Walau mengakui ekspresi musik itu multiaspek, dia menegaskan bahwa studi neurologis menyebutkan bahwa aktivasi neuron cermin --'sirkuit empati' yang mendorong baik manakala kita menyaksikan seseorang memainkan musik di panggung ataupun ketika kita memainkan musik untuk kita sendiri-- memberi petunjuk bagaimana musik bekerja.
Itu bisa jadi ketika kita mendengar musik, kita dapat membaca musik itu dan membaca indikator-indikator dari ungkapan emosi dalam vokal atau bahasa tubuh orang lain.
Musik "riang gembira" biasanya bertempo naik dan tinggi, sementara musik "tenang" dan "sedih" cenderung bertempo lembut, lambat dan rendah. Itu semua terjadi karena kualitas-kualitas akustik mewakili prilaku dan suara orang yang mengungkapkan emosi itu.

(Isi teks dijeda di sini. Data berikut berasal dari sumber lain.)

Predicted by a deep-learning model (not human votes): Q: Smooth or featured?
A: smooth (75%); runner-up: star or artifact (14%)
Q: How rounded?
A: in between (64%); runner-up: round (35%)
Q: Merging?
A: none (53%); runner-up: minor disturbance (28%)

Observasai ini tampaknya juga berlaku untuk semua kebudayaan, sebagaimana ditunjukkan Stefan Koelsch dari Universitas Sussex dan sejumlah koleganya baru-baru ini.
"Musik memiliki kemampuan menyerap kualitas-kualitas akustik sekaligus menyebarluaskannya ke kualitas-kualitas akustik itu," kata Overy.

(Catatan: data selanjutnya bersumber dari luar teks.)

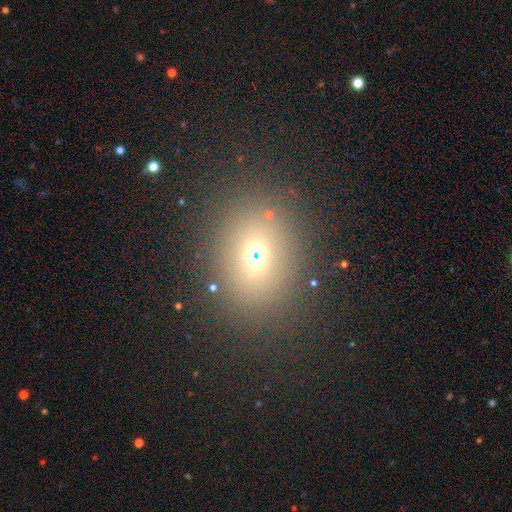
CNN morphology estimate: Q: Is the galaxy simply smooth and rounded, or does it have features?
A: smooth — 61%.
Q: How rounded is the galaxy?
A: round — 54%.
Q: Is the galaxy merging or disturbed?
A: none — 80%.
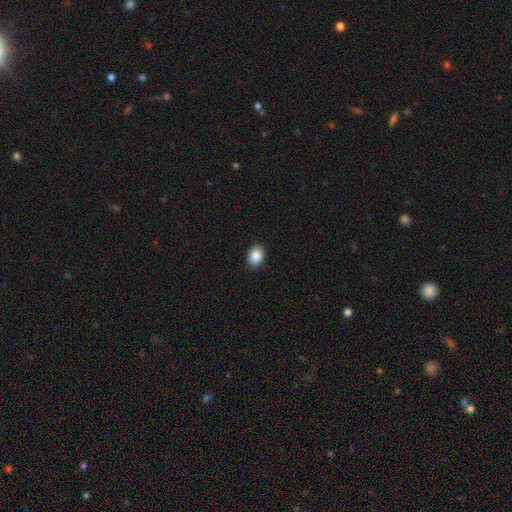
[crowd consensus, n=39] Overall: smooth (90%). How rounded: in between (66%; round 31%). Merging: none (81%).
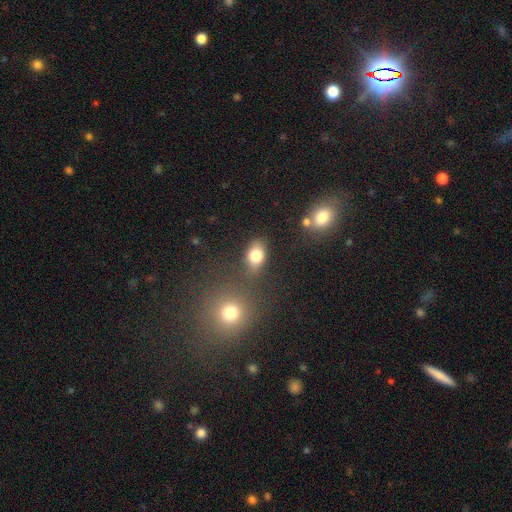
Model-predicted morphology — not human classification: This appears to be a smooth galaxy with no disk features (80%) that is in between round and cigar-shaped (74%). Merging: none (68%).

Selama Overy menyampaikan paparannya, pianis Ian Brown melukiskan bagaimana misalnya, ekspresivitas musik melibatkan ekspresi dalam legato (menyanyikan beberapa gabungan not).

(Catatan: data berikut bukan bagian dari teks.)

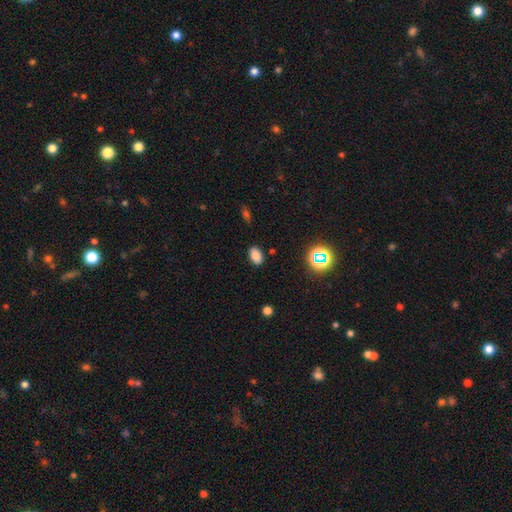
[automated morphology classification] A smooth galaxy with no disk features (80%) that is in between round and cigar-shaped (87%).

Vote fractions:
- Smooth or featured? smooth: 80% / star or artifact: 15% / featured or disk: 5%
- How rounded? in between: 87% / round: 12% / cigar-shaped: 1%
- Merging? none: 85% / minor disturbance: 10% / major disturbance: 3% / merger: 1%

Koelsch sendiri menunjukkan bahwa "kejang musik" bisa merangsang sinyal neorologis, seperti terjadi pada "kejang-kejang" lainnya.
Asumsi itu memperkuat pendapat filsuf Susanne Langer bahwa musik menyatakan dinamika emosi, atau psikolog Carroll Pratt yang pada 1931 menyebutkan bahwa musik menyuarakan bagaimana emosi dirasakan.

(Sumber: http://oase.kompas.com)

Diariku

Inilah web pribadi pertamaku

Semoga kelahiran laman pribadi ini membuatku lebih bergairah buat menulis:)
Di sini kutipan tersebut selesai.